*TO DO*
How many lines in the records below contain the word "bottom"? State only that number.
---
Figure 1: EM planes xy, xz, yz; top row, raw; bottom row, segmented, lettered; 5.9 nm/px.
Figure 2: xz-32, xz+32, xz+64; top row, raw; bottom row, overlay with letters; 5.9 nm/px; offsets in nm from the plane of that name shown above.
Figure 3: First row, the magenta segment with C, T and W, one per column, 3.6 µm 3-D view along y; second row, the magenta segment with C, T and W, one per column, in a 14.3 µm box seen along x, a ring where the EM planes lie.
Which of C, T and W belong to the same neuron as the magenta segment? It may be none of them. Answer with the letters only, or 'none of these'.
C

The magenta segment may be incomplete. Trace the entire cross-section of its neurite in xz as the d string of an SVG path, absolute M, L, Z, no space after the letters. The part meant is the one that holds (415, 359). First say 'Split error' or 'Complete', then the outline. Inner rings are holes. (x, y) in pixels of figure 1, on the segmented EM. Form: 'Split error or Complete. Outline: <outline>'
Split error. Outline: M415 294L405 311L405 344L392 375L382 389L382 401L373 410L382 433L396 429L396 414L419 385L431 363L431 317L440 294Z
---
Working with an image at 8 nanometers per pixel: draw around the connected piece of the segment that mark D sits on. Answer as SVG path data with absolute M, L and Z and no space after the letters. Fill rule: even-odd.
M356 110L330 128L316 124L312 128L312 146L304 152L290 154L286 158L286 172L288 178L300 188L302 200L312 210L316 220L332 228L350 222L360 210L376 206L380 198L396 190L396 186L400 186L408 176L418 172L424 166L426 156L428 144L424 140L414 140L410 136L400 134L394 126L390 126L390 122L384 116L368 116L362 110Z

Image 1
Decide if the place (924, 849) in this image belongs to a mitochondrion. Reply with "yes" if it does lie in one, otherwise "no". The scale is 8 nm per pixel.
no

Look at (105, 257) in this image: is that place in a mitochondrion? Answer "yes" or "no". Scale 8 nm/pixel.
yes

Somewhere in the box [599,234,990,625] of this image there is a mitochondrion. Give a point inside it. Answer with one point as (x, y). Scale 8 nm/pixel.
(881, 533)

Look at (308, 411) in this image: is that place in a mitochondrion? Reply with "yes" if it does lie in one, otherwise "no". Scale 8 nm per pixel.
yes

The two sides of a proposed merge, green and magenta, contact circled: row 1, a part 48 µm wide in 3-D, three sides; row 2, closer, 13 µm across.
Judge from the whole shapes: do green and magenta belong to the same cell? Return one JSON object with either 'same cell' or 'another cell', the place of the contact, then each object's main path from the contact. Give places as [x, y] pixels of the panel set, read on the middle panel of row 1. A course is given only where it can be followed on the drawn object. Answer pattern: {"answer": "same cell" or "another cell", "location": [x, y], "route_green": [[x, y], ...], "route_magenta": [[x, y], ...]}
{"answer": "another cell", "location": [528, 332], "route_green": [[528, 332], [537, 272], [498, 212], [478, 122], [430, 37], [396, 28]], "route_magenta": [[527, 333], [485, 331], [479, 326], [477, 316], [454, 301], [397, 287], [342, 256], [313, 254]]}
---
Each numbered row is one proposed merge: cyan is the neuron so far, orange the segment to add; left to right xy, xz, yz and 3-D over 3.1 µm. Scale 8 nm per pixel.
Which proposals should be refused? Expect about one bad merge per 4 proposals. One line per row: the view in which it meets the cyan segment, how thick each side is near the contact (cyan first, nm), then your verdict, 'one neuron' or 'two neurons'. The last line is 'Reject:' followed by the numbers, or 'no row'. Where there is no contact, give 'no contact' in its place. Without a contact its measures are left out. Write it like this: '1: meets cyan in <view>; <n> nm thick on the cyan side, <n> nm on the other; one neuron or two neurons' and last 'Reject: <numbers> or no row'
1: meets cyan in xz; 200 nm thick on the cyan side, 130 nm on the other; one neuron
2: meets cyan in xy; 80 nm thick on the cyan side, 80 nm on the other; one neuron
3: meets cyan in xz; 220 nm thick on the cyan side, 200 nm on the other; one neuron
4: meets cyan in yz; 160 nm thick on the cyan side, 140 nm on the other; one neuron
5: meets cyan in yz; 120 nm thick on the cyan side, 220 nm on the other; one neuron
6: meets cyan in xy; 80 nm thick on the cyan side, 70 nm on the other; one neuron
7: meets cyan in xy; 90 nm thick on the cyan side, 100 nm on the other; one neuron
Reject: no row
---
*RESULT OF THE EXERCISE*
2